Marica war zuvor beim Unternehmen VfB Stuttgart angestellt, dort haben sie ihn ein Jahr vor Vertragsende gehen lassen und nicht mal Geld für ihn verlangt. Marica gilt als schwieriger Profi, aber am Ende hatte man den Eindruck, dass er auch noch für die Nöte auf der Rechtsverteidigerposition in Mithaftung genommen wurde

Andreas Hinkel wird die Nachricht mit Interesse verfolgen, aber sie wird ihn kaum trösten. Hinkel ist ebenfalls auf Arbeitssuche, er hat eine sehr ansprechende Bewerbungsmappe, es stehen 21 Länderspiele für Deutschland drin, mehrere Titel (u.a. Uefa-Cup-Sieg und spanischer Pokalsieg mit dem FC Sevilla oder schottischer Meister mit Celtic Glasgow), in Schottland haben ihn die Fans sogar einmal zum Celtic-Spieler der Saison gewählt.
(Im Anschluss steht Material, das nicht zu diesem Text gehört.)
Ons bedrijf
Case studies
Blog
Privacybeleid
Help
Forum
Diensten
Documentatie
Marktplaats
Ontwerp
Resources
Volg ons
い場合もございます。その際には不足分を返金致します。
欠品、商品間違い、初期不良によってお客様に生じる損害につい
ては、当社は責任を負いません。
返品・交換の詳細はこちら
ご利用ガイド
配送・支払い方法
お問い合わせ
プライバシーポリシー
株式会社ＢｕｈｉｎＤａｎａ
Was diesen rechtschaffenen Arbeitnehmer allerdings schwer vermittelbar macht, sind zwei dunkle Punkte in seiner Biographie. Im August 2010 zog er sich einen Kreuzbandriss zu, weshalb er die vergangene Saison weitgehend verpasste. Und, was viel schlimmer ist: Er ist bereits abenteuerliche 29 Jahre alt.

"Als ich ein junger Spieler war", sagt Hinkel, "da galt 29 mal als bestes Fußballalter." Er war einer der jungen Wilden beim VfB, schwungvoll sauste er die rechte Flanke hinauf. Jetzt muss er erleben, dass derselbe VfB einen Offensivverteidiger dringend brauchen könnte, dass die Fans in ihren Foren mit überwältigender Mehrheit für eine Heimholung plädieren - und dass ihm vom Manager Fredi Bobic nur kühles Desinteresse entgegenweht.
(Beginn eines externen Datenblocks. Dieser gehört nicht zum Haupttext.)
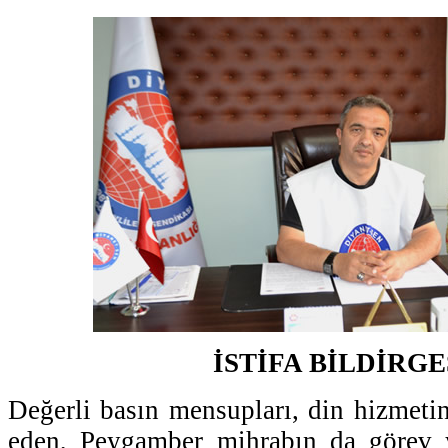
İSTİFA BİLDİRGE
Değerli basın mensupları, din hizmetin
eden, Peygamber mihrabın da görev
"Nicht weiterentwickelt" habe sich Hinkel in der Fremde, danke, kein Bedarf. "Ich bin nicht blauäugig, ich erwarte keine Belohnung für frühere Verdienste", sagt Hinkel tapfer, und dass er "kein Problem" mit der Absage habe. Aber verstehen? Verstehen tut er's nicht.